• [Task] Work out how many lines in the data below include "give", then reply with that number only.

• [Stored data entries]
··········
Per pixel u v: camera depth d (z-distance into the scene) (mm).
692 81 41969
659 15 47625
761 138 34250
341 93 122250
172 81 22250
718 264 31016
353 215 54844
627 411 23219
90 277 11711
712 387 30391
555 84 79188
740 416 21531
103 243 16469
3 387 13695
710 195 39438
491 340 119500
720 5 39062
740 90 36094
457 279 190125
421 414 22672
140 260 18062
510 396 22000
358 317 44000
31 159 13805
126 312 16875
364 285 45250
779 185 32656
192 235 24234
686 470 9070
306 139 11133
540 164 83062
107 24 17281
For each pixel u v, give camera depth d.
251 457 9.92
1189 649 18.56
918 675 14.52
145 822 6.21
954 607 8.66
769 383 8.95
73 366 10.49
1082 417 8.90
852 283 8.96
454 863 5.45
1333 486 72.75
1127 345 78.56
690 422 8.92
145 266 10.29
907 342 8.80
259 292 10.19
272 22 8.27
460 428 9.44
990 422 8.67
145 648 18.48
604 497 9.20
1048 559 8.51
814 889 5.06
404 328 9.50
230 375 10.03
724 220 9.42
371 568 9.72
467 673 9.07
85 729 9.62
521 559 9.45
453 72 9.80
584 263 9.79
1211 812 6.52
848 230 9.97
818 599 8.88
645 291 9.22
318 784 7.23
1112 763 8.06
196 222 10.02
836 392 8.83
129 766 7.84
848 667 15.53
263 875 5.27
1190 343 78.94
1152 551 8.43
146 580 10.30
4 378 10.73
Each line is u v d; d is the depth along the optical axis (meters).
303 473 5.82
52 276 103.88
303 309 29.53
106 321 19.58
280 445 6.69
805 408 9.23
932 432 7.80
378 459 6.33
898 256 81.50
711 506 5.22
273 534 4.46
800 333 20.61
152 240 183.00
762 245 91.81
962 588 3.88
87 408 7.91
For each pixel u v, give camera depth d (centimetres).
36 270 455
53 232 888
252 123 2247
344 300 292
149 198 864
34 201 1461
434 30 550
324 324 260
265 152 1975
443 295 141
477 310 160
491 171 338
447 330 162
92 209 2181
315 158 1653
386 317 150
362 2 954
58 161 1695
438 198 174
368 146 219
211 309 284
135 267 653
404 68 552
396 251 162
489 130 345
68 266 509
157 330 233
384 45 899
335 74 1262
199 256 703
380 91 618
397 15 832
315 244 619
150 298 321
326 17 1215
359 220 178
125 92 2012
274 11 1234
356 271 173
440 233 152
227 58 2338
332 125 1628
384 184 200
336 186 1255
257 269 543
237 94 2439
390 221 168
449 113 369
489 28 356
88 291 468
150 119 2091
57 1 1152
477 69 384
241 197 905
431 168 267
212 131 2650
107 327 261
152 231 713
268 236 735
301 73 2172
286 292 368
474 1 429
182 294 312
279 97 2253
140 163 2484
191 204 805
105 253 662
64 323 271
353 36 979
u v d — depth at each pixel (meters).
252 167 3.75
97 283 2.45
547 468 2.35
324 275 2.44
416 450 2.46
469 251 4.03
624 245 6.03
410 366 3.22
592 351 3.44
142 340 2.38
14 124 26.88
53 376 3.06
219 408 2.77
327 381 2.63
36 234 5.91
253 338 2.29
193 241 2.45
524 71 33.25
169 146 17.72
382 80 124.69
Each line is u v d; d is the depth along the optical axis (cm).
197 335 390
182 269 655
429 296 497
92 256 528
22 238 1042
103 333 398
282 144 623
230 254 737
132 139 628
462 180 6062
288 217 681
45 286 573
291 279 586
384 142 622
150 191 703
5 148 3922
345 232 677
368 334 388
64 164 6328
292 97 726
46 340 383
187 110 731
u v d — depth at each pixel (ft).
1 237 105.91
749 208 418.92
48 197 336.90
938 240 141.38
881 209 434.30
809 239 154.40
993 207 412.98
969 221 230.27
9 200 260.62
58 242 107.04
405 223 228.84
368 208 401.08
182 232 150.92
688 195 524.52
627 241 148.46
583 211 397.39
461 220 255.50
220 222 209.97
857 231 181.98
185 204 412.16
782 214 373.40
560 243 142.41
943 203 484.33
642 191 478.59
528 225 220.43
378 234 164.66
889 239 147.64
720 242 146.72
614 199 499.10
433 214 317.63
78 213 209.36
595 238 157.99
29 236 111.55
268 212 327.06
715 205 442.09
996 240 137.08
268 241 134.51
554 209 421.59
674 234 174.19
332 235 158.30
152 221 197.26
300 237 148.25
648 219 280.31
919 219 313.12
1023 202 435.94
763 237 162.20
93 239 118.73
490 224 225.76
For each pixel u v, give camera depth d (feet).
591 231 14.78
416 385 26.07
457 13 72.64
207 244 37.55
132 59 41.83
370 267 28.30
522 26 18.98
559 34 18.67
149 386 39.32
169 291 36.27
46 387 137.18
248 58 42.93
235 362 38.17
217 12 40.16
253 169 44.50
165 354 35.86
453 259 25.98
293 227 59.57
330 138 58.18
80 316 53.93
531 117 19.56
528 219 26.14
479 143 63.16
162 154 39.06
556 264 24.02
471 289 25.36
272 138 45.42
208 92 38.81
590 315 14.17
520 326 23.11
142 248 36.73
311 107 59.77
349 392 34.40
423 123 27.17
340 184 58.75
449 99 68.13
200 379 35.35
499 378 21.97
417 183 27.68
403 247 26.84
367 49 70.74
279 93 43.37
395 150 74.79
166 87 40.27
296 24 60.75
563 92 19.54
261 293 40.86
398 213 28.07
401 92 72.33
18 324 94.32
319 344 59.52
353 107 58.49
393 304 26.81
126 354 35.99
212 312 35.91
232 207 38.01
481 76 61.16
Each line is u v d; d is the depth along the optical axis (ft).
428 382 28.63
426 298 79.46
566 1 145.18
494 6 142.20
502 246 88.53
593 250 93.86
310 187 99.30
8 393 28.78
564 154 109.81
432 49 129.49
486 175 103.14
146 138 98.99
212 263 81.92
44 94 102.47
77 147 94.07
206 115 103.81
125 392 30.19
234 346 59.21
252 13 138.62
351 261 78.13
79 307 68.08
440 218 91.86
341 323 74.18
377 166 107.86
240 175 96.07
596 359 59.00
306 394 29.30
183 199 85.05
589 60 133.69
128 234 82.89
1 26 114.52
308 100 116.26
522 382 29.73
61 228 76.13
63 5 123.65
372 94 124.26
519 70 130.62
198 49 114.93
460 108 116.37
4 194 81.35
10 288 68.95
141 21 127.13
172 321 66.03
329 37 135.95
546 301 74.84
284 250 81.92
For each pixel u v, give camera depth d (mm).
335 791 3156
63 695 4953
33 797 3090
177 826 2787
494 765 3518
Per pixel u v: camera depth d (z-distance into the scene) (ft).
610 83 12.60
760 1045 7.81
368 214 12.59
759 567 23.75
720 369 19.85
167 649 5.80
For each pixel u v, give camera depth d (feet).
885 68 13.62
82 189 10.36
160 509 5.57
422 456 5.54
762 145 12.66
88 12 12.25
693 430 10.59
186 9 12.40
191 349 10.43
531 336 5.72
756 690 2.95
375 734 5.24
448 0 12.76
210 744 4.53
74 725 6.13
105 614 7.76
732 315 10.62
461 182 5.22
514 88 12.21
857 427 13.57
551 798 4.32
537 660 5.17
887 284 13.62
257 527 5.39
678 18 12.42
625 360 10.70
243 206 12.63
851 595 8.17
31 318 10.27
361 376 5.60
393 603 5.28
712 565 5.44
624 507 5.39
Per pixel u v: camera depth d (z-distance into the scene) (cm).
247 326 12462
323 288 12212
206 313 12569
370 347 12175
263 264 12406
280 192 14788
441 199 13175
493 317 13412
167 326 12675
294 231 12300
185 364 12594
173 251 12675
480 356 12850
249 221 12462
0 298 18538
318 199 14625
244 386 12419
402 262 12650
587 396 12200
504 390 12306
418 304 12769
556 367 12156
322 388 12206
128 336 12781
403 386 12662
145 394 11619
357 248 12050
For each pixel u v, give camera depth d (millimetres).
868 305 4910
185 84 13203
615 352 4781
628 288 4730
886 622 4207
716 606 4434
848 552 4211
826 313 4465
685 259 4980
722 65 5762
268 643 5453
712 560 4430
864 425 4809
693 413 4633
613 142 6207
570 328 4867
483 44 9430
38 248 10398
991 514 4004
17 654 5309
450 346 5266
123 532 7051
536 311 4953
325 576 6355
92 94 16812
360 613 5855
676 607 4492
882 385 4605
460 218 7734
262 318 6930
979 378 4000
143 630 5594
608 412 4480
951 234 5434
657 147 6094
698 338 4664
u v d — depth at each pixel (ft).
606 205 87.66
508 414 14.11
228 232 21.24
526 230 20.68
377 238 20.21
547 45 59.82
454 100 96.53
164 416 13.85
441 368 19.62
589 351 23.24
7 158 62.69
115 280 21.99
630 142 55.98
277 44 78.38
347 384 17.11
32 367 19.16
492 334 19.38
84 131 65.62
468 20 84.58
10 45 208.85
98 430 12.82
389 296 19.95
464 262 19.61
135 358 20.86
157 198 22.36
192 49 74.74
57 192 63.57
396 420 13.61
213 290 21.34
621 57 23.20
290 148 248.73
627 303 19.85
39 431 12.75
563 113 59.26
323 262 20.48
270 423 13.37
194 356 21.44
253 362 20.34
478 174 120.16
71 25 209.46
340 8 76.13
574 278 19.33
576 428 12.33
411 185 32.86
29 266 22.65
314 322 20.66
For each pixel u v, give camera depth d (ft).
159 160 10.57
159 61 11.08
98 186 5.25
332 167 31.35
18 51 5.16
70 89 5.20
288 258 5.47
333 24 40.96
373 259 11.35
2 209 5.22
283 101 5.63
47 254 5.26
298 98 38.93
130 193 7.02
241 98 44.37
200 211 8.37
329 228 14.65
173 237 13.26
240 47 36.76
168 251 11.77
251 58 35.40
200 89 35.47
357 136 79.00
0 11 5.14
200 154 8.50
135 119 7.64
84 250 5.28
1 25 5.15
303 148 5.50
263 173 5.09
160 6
··········
• [Answer box] 7